**Passage shown:**
For the first time in 35 years, the Big Apple Circus will not be performing at Lincoln Center for the holidays. The circus canceled its upcoming season in July and filed for bankruptcy three weeks ago. Since then, the circus has said it wants to keep its Clown Care program going. The outreach program has clowns dress up as doctors to do rounds in pediatric wards of hospitals. Now, the Clown Doctor community is trying to figure out what’s next. Tom Piccolo reports.
Liz Bolick (BOWL-ick) has been performing as a hospital clown for 28 years. When she is on duty, she is better known by her medical name.
BOLICK 1: My name in the hospital is Dr. Sneakers. (0:02)
Bolick says that some of her career’s best moments have come while performing for sick kids.
BOLICK 2: We would get those kids to laugh and do tricks and do running gags and juggle and do circus stuff. (0:05)
Parents would get to see their kids laughing for the first time in weeks, sometimes months. But, this type of work can be draining on the clowns.

Saved data entries:
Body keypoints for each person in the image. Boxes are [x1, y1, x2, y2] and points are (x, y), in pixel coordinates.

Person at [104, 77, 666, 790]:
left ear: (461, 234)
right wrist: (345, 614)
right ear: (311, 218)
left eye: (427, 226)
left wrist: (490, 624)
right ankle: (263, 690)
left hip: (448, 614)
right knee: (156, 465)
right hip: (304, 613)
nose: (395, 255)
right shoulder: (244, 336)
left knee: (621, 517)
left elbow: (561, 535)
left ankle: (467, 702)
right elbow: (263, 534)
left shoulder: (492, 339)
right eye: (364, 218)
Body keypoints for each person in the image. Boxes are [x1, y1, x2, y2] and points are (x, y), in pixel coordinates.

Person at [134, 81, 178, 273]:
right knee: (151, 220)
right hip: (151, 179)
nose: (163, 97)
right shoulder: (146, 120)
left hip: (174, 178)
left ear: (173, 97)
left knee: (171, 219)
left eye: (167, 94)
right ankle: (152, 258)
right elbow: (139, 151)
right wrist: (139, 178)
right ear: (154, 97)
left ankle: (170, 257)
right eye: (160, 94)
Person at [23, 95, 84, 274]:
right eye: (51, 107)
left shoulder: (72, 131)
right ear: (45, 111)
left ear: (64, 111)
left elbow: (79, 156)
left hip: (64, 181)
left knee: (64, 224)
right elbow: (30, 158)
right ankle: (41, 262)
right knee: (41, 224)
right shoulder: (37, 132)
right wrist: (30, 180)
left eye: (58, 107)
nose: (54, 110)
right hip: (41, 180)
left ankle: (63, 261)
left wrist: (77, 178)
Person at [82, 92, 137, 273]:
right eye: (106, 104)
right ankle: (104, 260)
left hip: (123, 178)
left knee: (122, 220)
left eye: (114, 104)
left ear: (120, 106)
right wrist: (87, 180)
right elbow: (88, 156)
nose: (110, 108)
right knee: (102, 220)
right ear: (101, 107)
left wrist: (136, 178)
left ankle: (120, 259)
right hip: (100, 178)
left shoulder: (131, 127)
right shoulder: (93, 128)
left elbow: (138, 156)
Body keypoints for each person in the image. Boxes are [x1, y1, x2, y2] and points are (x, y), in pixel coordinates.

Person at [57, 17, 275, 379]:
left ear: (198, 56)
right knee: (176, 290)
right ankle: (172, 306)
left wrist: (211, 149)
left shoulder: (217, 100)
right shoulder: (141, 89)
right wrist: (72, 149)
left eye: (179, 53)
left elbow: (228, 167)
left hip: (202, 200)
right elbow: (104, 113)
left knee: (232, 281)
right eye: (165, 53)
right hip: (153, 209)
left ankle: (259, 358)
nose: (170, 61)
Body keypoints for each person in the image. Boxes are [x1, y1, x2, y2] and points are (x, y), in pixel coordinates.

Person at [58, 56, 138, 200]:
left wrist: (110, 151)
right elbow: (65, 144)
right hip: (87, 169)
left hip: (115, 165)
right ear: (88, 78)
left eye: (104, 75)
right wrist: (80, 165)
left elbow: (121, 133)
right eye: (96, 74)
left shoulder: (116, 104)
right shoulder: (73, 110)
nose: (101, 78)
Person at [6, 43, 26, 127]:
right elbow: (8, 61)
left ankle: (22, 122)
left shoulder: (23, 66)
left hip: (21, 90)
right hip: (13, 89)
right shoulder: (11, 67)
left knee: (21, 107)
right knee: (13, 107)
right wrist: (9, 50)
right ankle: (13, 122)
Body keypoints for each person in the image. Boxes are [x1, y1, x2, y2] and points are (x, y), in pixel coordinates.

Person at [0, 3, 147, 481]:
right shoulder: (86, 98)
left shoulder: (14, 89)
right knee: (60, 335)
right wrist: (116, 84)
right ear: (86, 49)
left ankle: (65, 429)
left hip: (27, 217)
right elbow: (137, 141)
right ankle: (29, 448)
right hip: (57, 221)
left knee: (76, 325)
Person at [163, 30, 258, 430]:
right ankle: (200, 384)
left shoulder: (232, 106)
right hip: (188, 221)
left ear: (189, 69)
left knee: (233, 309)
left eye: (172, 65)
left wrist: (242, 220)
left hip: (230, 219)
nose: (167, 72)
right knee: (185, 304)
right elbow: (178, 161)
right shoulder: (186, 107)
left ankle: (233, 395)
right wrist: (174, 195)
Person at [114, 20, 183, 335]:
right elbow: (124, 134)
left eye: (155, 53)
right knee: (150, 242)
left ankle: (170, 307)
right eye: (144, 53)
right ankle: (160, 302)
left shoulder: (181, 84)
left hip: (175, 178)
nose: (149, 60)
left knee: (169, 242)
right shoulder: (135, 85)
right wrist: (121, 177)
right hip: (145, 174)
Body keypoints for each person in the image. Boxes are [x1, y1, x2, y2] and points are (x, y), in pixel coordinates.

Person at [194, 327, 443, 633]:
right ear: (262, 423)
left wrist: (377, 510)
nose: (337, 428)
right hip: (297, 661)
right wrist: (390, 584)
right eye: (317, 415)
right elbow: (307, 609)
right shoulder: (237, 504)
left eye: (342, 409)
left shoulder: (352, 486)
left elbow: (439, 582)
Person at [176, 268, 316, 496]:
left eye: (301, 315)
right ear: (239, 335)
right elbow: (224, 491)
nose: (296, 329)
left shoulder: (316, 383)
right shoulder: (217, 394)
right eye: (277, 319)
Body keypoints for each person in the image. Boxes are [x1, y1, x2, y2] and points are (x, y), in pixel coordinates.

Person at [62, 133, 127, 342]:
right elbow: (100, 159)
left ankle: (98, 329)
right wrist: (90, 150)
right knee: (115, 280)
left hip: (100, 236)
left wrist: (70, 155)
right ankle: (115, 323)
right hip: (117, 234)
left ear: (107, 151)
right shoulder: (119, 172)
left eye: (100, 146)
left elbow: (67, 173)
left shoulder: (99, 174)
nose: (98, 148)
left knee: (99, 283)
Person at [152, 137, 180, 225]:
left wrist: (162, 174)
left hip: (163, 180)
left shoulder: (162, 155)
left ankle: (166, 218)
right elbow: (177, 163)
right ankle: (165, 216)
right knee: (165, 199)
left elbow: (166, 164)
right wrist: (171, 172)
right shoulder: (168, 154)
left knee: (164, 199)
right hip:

**Prompt:** Can you reproduce the full Big Apple Circus clown report word for word, from its first sentence to its last?

**Expected answer:**
For the first time in 35 years, the Big Apple Circus will not be performing at Lincoln Center for the holidays. The circus canceled its upcoming season in July and filed for bankruptcy three weeks ago. Since then, the circus has said it wants to keep its Clown Care program going. The outreach program has clowns dress up as doctors to do rounds in pediatric wards of hospitals. Now, the Clown Doctor community is trying to figure out what’s next. Tom Piccolo reports.
Liz Bolick (BOWL-ick) has been performing as a hospital clown for 28 years. When she is on duty, she is better known by her medical name.
BOLICK 1: My name in the hospital is Dr. Sneakers. (0:02)
Bolick says that some of her career’s best moments have come while performing for sick kids.
BOLICK 2: We would get those kids to laugh and do tricks and do running gags and juggle and do circus stuff. (0:05)
Parents would get to see their kids laughing for the first time in weeks, sometimes months. But, this type of work can be draining on the clowns.